Canción de amor para hermana y Strummer

 

 


Este texto acaba de ser publicado en el número de enero de 2013 de la revista 
Agitadoras.

Te fuiste de casa el día que murió Joe Strummer. Cómo no vamos a acordarnos de él, cómo podíamos no llorarlo, si parecía que nos estábamos llorando a nosotros mismos. A esa falacia de familia feliz. Ninguna familia puede ser del todo feliz si le falta una hija que se va en medio de la noche sin saludar.

¿Te acordás que tenías un novio que te besaba con toda la boca? Yo los espiaba cuando él venía a visitarte. No es fácil besar así, no es fácil encontrarte con alguien que te haga echar la cabeza hacia atrás y mirar las nubes mientras los besos te descosen el cielo del paladar. No es fácil que funcione. No siempre tiene que ver con besos. En esa época no entendía nada. Creo que vos tampoco, pero se me ocurre que los besos de tu novio nos funcionaban justamente porque ninguna de las dos entendía nada, y porque vos te abrías entera a él, agradecida y sin pensar en el precio de dejarse besar así.

El amor que se tenían tu novio y vos me descosía mi propio paladar, y otras junturas del cráneo. Hacía aparecer ranuras más allá de las obvias.

### Material extraído
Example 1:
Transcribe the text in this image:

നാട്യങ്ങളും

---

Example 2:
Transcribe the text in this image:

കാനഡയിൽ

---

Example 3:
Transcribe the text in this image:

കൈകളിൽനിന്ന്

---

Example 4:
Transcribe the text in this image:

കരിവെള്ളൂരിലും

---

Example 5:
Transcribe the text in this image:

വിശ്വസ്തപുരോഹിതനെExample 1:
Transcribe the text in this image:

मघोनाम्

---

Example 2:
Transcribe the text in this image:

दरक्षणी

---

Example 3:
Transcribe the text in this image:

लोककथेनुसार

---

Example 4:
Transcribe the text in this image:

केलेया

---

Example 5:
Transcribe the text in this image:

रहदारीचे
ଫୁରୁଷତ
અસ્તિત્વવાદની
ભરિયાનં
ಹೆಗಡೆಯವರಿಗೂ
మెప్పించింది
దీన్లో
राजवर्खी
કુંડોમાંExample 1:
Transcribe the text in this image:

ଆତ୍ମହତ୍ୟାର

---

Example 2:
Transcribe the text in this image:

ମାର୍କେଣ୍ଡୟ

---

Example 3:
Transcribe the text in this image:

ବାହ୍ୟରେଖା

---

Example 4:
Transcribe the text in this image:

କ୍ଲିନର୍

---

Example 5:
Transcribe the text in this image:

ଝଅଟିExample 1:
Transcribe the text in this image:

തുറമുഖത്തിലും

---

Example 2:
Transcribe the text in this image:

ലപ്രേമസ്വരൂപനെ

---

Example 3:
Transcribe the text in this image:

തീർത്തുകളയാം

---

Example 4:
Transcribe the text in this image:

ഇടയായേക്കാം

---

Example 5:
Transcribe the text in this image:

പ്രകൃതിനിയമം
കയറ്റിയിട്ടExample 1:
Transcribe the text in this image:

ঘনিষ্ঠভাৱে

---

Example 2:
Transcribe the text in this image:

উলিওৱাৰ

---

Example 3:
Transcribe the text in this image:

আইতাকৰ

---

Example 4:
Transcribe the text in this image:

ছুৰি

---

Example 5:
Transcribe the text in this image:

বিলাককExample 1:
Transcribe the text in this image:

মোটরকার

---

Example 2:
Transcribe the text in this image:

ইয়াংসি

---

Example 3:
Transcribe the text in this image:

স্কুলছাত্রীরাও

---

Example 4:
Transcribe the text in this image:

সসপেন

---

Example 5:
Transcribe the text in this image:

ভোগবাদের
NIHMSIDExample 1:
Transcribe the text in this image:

### Tareas
1 – Reproduce sin cambios el pasaje del texto sobre la hermana y Strummer que empieza con "Te fuiste de" y sigue hasta "noche sin saludar.".
2 – Escribe lo que sigue del texto sobre la hermana y Strummer, a partir de su última oración.
Las filas no guardan ninguna relación con el texto sobre la hermana y Strummer.

### Respuestas del ejercicio
1 –
Te fuiste de casa el día que murió Joe Strummer. Cómo no vamos a acordarnos de él, cómo podíamos no llorarlo, si parecía que nos estábamos llorando a nosotros mismos. A esa falacia de familia feliz. Ninguna familia puede ser del todo feliz si le falta una hija que se va en medio de la noche sin saludar.

2 –
Tuvieron muchas canciones de amor, tu novio y vos. Ninguna era de The Clash. Pero se murió Joe y pareció que nos habían robado a un hermano. Lloré por vos, tal vez Joe Strummer era más hermano tuyo que mío. Lloré como el día en que mataron a la perra. Fuiste vos la que me dio la noticia. Te abrazaste a mí y lloraste diciéndome que habían matado a la perra. Los actos irreversibles de esta vida no admiten eufemismos ni explicaciones.

Tengo que poner música festiva de fondo para escribir esto. Lo suyo sería escuchar The Clash a morir, pero tengo miedo de lo que pueda hacerme la voz de Joe ahora.

Cuando escuchábamos a The Clash vos me enseñaste a oír un millón de cosas, no sólo la voz de Strummer. Desde luego estaba toda la batería de Topper, los mil pases mágicos, los contrapuntos sorprendentes de Simonon, los arreglos y la voz de Mick Jones, derroche de estilo y clase. Pero era Joe el que se moría mientras vos te ibas de casa.

Por la película nos enteramos que, justo antes de su muerte, envió felicitaciones de Navidad pintadas por él, con barcas e islas, pasajeros en barca llevando fogatas portátiles, acercándose a un fuego central.

Durante muchos años la música fue nuestro fuego. Puede que todavía lo sea. Y pese a la emoción y al indiscutible efecto aglutinante, hoy sé que es una trampa horrible. Vos te fuiste sin dejar una carta, un saludo, mucho menos una postal pintada a mano.

¿Tiene sentido escribirte esto, tantos años después? ¿Por quién lloro, me pregunto?
Tal vez es porque nunca nos despedimos como corresponde, o tal vez se estén mezclando demasiadas cosas. Tal vez el veneno no esté sólo en la dosis, sino en la mezcla, en la combinación.

Era la banda más hermosa del mundo, dijo alguien. La puesta en escena, dijo otro. Porque tenían todos piernas largas que vibraban a la vez, dijo una chica. Puede que la chica haya sido yo.
Hay algo irresistible en tres hombres con mástiles y piernas largas vibrando a la vez.
Hoy vibra todo al unísono. La música como núcleo, tus piernas largas, llorar a un músico al que quisiste como a un novio, como a un hermano.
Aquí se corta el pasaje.